> **EXERCISE GOAL**:
Extract every line of the material that holds the string "vyššej".

> **MATERIAL FOR THE TASK**:
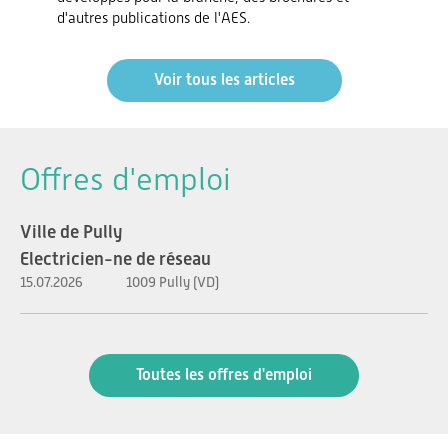
d'autres publications de l'AES.
Voir tous les articles
Offres d'emploi
Ville de Pully
Electricien-ne de réseau
15.07.2026
1009 Pully (VD)
Toutes les offres d'emploi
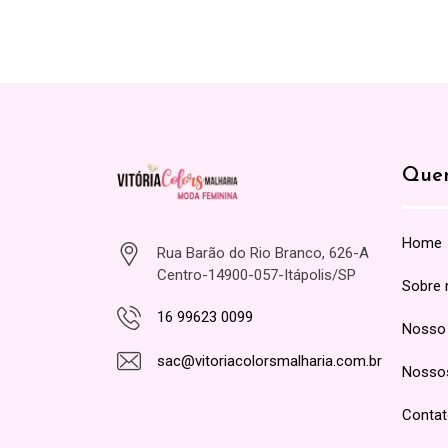
Que
Home
Rua Barão do Rio Branco, 626-A
Centro-14900-057-Itápolis/SP
Sobre 
16 99623 0099
Nosso
sac@vitoriacolorsmalharia.com.br
Nosso
Conta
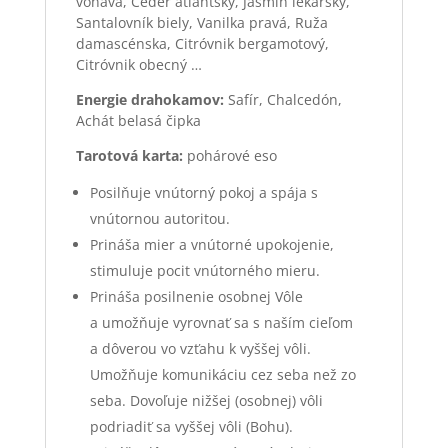
voňavá, Céder atlantský, Jasmín lekársky,
Santalovník biely, Vanilka pravá, Ruža
damascénska, Citróvnik bergamotový,
Citróvnik obecný …
Energie drahokamov:
Safír, Chalcedón,
Achát belasá čipka
Tarotová karta:
pohárové eso
Posilňuje vnútorný pokoj a spája s
vnútornou autoritou.
Prináša mier a vnútorné upokojenie,
stimuluje pocit vnútorného mieru.
Prináša posilnenie osobnej Vôle
a umožňuje vyrovnať sa s naším cieľom
a dôverou vo vzťahu k vyššej vôli.
Umožňuje komunikáciu cez seba než zo
seba. Dovoľuje nižšej (osobnej) vôli
podriadiť sa vyššej vôli (Bohu).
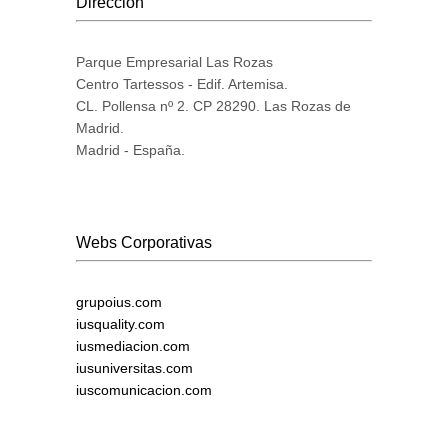
Dirección
Parque Empresarial Las Rozas
Centro Tartessos - Edif. Artemisa.
CL. Pollensa nº 2. CP 28290. Las Rozas de
Madrid.
Madrid - España.
Webs Corporativas
grupoius.com
iusquality.com
iusmediacion.com
iusuniversitas.com
iuscomunicacion.com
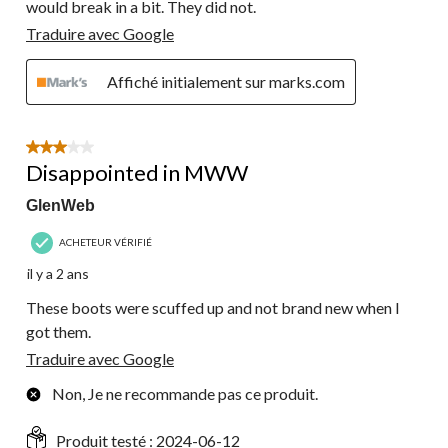
would break in a bit. They did not.
Traduire avec Google
Affiché initialement sur marks.com
3 étoile(s) sur 5.
Disappointed in MWW
GlenWeb
ACHETEUR VÉRIFIÉ
il y a 2 ans
These boots were scuffed up and not brand new when I
got them.
Traduire avec Google
Non, Je ne recommande pas ce produit.
Produit testé :
2024-06-12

> **RESPONSE**:
a dôverou vo vzťahu k vyššej vôli.
podriadiť sa vyššej vôli (Bohu).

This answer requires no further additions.